O ouvido era o centro do equilíbrio, da estabilidade física. Um
distúrbio no ouvido interno impossibilitaria a direção uniforme e
a marcha em linha reta.
Essa
doutrina prevaleceu sem maiores disputas. Na noite de 23 de dezembro
de 428, na Basílica de Constantinopla, o Arcebispo Proclus pregou
sobre a maternidade de Maria, afirmando o que era então ortodoxo:
“Le Christ est sorti du sein de la Vierge comme il y est entré,
par l’ouïe”.
No
momento, o Arcebispo Proclus, de Bizâncio, era a lei de Deus para
todo o Oriente, e não o Pontífice de Roma, Celestino I.
Essa
imagem veio atravessando tempo e credulidade no âmbito popular.
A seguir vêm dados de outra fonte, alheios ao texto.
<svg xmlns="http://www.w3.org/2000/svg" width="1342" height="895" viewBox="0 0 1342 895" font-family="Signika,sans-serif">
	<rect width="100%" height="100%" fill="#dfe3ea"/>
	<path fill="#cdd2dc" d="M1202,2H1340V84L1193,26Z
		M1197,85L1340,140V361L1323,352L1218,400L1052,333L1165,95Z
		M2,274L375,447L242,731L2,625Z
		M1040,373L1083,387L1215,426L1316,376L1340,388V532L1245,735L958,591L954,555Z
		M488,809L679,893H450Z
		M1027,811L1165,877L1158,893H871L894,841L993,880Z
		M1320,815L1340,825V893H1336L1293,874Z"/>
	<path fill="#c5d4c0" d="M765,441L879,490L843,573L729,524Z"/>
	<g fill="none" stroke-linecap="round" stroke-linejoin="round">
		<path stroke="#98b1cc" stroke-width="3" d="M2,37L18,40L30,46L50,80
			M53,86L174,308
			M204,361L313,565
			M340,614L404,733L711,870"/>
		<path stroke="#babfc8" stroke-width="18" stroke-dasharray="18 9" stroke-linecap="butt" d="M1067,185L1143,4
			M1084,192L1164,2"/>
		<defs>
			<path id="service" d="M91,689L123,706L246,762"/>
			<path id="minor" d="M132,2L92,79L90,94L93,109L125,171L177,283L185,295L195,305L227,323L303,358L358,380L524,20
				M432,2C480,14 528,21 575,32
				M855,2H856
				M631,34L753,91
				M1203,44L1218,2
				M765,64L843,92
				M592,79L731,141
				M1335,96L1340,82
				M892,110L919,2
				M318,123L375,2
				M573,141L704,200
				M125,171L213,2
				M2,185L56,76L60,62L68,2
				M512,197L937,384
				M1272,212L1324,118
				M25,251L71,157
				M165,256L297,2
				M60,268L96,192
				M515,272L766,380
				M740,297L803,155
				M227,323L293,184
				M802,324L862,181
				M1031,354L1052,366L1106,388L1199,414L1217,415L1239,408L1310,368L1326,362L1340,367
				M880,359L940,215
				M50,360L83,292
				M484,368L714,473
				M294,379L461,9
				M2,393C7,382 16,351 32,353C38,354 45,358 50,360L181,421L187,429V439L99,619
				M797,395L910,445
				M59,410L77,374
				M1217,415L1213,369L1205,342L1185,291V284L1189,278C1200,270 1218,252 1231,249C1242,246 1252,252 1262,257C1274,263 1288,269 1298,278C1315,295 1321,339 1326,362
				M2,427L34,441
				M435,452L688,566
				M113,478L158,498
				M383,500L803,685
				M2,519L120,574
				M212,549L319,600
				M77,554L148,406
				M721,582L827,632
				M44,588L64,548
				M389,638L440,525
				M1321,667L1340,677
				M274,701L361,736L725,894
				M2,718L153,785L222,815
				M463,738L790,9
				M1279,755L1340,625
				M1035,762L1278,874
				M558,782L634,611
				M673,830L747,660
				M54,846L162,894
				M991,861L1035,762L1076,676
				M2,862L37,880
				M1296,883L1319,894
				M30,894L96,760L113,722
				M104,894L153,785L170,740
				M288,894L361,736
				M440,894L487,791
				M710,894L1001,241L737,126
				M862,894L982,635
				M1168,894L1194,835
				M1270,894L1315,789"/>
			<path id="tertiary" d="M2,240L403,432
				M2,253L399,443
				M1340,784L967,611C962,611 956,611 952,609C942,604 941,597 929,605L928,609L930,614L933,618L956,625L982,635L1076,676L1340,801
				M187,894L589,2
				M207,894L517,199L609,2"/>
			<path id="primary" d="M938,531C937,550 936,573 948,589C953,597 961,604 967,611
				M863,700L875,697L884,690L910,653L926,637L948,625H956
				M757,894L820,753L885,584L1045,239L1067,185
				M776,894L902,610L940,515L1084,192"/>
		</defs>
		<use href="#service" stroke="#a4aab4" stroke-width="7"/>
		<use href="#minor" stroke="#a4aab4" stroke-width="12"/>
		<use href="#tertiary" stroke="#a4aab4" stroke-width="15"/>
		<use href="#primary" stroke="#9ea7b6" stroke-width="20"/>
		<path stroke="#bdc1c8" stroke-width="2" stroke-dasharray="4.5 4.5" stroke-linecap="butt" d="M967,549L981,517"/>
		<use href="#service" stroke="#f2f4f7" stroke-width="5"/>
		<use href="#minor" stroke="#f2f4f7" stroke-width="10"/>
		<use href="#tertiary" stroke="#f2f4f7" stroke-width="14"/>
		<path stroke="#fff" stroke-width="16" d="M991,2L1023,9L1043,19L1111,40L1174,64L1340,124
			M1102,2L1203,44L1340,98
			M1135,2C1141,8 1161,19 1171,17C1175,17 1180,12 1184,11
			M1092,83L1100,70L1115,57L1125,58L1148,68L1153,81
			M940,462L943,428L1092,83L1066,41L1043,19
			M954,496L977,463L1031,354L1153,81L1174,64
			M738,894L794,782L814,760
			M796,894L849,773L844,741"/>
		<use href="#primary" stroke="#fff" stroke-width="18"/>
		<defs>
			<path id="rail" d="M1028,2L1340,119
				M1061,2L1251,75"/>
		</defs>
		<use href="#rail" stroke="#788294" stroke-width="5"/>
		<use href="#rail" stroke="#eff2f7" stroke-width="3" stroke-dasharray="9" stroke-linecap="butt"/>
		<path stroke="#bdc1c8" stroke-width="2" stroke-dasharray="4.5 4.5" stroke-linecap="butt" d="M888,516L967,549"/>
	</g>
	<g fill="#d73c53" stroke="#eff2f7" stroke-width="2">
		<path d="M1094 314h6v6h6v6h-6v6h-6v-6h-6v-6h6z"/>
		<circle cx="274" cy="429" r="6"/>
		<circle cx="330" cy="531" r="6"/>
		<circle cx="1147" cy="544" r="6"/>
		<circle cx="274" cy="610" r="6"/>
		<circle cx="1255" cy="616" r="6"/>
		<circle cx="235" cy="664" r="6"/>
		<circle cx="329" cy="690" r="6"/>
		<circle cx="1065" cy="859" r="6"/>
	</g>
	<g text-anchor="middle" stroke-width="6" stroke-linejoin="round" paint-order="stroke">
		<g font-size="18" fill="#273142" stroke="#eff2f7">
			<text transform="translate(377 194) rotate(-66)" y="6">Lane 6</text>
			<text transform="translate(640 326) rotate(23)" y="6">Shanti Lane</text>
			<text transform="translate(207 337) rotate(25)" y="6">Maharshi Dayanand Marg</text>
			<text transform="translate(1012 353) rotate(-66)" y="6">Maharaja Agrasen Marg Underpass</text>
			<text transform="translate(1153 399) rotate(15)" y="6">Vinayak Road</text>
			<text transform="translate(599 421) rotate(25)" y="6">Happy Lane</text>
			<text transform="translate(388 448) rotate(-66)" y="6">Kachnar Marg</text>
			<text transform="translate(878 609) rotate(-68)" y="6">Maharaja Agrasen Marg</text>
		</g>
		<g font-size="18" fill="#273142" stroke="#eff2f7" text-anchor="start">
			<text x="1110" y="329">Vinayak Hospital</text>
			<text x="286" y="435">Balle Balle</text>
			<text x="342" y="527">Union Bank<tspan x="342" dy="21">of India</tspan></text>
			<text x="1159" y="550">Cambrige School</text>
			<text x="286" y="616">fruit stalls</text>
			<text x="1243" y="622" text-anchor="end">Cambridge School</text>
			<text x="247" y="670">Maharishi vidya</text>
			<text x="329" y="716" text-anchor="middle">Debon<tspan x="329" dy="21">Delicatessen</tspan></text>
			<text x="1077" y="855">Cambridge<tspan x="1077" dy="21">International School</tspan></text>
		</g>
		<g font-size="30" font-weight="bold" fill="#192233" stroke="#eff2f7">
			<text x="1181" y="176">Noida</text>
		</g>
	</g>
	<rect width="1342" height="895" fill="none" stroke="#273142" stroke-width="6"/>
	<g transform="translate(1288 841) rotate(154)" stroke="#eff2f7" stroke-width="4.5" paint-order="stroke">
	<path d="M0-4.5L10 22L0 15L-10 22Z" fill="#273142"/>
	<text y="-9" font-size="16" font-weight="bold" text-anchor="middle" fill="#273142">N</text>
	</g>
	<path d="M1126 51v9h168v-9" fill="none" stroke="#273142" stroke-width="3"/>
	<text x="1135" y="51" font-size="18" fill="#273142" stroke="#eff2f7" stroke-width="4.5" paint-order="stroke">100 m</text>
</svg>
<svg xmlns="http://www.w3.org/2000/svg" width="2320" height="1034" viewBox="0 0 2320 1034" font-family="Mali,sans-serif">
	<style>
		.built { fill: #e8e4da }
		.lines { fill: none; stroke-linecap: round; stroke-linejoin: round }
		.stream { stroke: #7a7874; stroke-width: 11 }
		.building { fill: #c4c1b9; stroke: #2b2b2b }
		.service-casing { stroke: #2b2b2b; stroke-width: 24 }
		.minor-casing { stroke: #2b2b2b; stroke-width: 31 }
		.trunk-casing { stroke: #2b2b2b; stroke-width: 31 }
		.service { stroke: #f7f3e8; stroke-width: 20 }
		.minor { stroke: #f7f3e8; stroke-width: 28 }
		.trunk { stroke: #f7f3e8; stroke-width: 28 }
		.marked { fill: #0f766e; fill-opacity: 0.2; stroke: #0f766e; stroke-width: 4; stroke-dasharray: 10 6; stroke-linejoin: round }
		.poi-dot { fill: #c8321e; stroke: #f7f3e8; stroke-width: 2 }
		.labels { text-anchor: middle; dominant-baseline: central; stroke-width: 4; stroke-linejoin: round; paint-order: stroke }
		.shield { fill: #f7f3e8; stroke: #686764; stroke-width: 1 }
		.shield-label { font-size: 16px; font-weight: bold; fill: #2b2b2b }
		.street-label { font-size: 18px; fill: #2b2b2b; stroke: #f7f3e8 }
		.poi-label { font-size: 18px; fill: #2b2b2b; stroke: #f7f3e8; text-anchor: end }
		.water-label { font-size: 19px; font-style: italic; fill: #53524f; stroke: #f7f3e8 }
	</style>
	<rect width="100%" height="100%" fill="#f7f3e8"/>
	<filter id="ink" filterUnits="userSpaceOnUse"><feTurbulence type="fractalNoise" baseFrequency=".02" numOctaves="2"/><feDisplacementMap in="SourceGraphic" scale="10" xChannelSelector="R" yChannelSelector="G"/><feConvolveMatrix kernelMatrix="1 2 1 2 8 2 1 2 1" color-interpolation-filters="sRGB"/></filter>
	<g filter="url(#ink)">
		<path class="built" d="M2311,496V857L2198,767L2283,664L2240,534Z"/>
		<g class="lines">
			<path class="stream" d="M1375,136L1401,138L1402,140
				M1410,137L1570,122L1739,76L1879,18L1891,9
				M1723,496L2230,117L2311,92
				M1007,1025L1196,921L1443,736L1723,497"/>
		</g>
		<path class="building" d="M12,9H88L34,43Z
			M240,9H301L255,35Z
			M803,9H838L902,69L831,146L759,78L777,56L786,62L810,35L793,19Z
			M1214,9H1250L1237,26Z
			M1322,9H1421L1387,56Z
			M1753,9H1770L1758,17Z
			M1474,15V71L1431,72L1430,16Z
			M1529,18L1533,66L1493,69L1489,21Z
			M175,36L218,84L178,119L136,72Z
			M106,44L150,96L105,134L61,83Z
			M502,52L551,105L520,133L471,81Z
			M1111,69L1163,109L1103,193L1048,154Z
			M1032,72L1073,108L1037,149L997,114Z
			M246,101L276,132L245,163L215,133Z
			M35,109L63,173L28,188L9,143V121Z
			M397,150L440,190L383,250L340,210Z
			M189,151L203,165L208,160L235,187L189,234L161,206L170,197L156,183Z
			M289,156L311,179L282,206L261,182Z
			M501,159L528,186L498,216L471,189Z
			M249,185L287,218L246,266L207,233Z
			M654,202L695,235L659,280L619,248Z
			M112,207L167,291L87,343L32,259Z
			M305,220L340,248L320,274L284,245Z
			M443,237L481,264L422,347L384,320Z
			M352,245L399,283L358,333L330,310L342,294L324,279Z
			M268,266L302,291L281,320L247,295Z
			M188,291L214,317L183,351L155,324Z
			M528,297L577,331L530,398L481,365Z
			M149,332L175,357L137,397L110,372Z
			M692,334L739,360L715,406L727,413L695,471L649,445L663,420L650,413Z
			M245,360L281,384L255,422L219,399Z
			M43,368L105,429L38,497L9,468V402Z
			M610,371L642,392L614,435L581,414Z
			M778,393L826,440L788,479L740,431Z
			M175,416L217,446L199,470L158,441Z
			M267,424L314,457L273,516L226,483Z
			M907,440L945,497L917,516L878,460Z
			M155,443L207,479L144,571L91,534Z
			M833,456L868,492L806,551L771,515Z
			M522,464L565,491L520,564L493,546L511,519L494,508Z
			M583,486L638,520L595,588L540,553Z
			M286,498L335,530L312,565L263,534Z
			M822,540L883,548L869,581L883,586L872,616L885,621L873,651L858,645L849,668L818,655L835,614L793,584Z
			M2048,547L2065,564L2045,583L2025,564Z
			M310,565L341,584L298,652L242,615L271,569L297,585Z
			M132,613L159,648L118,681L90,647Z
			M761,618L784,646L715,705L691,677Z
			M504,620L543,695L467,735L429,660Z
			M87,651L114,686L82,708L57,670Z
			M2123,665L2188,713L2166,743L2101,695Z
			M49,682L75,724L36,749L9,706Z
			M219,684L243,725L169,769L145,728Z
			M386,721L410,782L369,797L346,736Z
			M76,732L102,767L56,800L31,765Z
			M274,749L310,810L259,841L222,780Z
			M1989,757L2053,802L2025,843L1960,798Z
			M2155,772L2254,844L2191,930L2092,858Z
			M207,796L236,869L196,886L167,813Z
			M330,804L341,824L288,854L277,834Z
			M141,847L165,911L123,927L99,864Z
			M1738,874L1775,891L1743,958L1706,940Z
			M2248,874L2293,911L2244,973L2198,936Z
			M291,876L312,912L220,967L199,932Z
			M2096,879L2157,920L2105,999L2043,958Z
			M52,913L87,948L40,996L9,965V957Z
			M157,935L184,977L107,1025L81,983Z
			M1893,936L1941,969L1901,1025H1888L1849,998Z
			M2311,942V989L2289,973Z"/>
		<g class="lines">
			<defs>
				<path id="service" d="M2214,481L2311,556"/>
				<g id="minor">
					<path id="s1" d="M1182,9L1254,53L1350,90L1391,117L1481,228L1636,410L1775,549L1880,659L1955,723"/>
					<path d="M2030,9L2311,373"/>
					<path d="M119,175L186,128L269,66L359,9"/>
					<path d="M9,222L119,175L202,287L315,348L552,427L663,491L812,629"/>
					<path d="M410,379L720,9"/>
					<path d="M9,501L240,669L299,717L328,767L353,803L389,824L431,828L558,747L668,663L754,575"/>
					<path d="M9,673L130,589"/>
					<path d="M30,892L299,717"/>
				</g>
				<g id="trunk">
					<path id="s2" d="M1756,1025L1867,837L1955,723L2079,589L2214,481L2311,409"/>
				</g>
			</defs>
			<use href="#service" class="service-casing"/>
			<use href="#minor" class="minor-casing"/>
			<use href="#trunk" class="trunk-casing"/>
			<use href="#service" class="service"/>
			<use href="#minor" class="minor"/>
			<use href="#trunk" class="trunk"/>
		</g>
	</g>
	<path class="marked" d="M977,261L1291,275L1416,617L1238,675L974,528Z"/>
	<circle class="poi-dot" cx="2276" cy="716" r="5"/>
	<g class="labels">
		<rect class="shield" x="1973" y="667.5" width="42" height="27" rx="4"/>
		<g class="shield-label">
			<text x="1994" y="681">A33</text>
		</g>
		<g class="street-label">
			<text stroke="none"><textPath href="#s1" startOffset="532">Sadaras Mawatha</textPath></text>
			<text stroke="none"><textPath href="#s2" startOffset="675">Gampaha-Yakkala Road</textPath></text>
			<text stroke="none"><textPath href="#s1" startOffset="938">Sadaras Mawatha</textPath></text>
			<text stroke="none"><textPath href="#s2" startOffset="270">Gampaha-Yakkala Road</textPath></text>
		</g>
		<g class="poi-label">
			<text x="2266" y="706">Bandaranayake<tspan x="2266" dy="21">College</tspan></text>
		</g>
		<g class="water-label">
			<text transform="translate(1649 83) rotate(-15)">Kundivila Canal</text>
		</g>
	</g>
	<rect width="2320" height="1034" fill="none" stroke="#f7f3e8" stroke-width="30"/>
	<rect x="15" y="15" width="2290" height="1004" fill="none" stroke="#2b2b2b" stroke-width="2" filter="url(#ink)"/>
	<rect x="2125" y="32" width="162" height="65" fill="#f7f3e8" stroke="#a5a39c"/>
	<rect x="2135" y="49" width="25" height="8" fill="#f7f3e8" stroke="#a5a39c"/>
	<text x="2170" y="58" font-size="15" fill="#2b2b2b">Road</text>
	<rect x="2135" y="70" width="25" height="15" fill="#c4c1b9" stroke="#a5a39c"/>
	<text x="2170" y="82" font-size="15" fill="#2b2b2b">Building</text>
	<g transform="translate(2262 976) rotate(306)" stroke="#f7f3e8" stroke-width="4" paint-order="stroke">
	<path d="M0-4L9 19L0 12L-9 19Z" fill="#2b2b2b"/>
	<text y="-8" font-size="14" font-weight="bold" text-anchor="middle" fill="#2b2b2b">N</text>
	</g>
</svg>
Em
fevereiro-março de 1534, François Rabelais, que em 1530 se fizera
bachelier em Medicina, na Faculdade de Montpellier, faz nascer o seu
Gargantua pela orelha esquerda da Senhora Gargamelle. O percurso fora
o seguinte: “Par cet inconvénient furent ou dessus relâchés
les cotyledons de la matrice, par lesquels sursauta l’enfant, et
entra en la veine creuse, où la dite veine se part en deux, prit son
chemin à gauche et sortie par l’oreille senestre”. A
intenção irreverente não se fundamentava numa evocação de velho
conceito outrora verídico, mas naquele princípio do século XVI, o
nascimento de Jesus Cristo, verdadeiro Deus e verdadeiro Homem, não
excepcionava dos demais partos, dentro da obstetrícia normal.
Escolhendo o nascimento auricular, Rabelais sugeria o exemplo
fisiologicamente monstruoso, e localizava a orelha esquerda,
justamente aquela onde incide o jorro cintilante do Espírito Santo e
que ainda se representa, contemporaneamente, na Igreja da Madre de
Deus, no Recife.
O
mistério seria a fecundação que, no século V, o Arcebispo Proclus
reafirmava ter sido pela orelha, e ainda, vindo ao mundo também por
esse conduto. Saíra como entrara, pelo ouvido.
Rabelais
não perdeu a oportunidade zombeteira, pelo tempo em que a pilhéria
ocorria: “Car je vous dis qu’à Dieu rien n’est impossible,
et, s’il voulait, les femmes auraient dorévant ainsi leurs enfants
par l’oreille”.
O
povo não discutiria o poder de Deus mas já se impusera a
uniformidade do parto para todos os viventes, vivíparos e ovíparos.
Quando
o Brasil se povoou, essa crendice desaparecera há muitos séculos,
mas a frase permanecia nova e própria para os que emprenhavam
pelos ouvidos, tendo a voz humana o poder fecundador, porque era
hálito, sopro orgânico, criador de Vida, como fizera Jeová na
argila manejada pelas suas mãos potentes.
O
Prof. Menezes de Oliva estudou mais detidamente esse motivo no seu
excelente Você sabia por quê? (Rio de Janeiro, 1962).